Pô, já cabô? Nem vi…

Você viu, bandidinho. Não invente. Viu, e como viu, ela disse, passando a mão pela coxa, subindo até o abdômen durinho, vagarosamente descendo em direção à Virilha. Parou ali. Sim, ali, você sabe onde, porra. Ali mesmo.

Era apelação. Só podia ser apelação. Sacanagem.

Fica mais um pouco, Larinha…

Não dá, você sabe que não dá.

Como assim, não dá? Quem dá é você, então dê. Não tem essa. Fica mais um pouco, Larinha…

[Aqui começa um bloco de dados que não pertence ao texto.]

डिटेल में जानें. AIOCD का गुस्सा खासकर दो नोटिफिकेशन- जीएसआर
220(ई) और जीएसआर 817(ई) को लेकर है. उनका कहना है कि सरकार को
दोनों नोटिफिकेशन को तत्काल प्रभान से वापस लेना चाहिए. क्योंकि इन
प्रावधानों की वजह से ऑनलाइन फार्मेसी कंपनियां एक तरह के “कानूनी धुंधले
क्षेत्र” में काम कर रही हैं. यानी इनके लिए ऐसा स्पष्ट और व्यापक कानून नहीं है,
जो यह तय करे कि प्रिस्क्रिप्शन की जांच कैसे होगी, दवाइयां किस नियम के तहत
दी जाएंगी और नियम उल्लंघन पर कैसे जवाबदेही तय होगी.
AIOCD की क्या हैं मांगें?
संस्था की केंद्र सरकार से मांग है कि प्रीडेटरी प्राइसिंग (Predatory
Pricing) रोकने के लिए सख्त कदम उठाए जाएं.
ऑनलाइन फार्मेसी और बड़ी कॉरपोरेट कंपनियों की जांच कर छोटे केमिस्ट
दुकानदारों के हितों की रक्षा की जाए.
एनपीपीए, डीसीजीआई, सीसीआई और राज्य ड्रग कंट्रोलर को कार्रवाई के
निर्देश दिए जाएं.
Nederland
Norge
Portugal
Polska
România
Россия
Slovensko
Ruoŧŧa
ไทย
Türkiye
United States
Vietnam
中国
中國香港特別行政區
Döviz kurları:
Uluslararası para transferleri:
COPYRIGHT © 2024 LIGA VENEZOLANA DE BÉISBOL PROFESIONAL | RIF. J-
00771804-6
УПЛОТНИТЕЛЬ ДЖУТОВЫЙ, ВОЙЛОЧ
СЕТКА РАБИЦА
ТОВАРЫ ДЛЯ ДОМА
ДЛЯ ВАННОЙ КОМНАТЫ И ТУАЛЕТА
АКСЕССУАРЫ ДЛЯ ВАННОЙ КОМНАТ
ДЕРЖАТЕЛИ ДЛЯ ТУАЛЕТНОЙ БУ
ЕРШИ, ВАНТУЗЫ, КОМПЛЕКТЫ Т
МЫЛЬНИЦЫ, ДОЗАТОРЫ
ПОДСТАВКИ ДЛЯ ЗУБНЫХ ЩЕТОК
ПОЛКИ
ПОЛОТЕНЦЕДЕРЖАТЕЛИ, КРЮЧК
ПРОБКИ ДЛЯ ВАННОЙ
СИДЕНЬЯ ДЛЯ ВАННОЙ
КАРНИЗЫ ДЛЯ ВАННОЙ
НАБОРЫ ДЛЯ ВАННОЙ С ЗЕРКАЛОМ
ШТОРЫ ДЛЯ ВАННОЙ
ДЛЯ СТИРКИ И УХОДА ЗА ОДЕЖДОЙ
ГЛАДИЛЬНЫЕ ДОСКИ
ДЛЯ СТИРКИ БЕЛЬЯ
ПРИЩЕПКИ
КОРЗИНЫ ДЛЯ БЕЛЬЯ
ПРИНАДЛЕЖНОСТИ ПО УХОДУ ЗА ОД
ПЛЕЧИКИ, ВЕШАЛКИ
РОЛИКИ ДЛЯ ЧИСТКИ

Ele não tinha jeito. Sempre uma resposta bem-humorada pra tudo. A palavra, essa safada. E ele, claro – um bobo.

Bobo…

Ele riu, sabia que ela tinha mesmo de sair. Mas aquele – aquele meneio dos quadris que ela fazia toda vez que caminhava era humanamente irresistível, então foda-se, ele não tava nem aí.

Gostosa…

Foi então que lhe ocorreu uma ideia. Tinha levado um som dessa vez, pôs logo uma música para tocar. Era You Shook Me All Night Long, do AC/DC.

Lara falava ao celular, parecia preocupada. Mas à medida que o volume do som aumentava, ela lentamente afastava o aparelho do ouvido. Até que virou o rosto e sorriu.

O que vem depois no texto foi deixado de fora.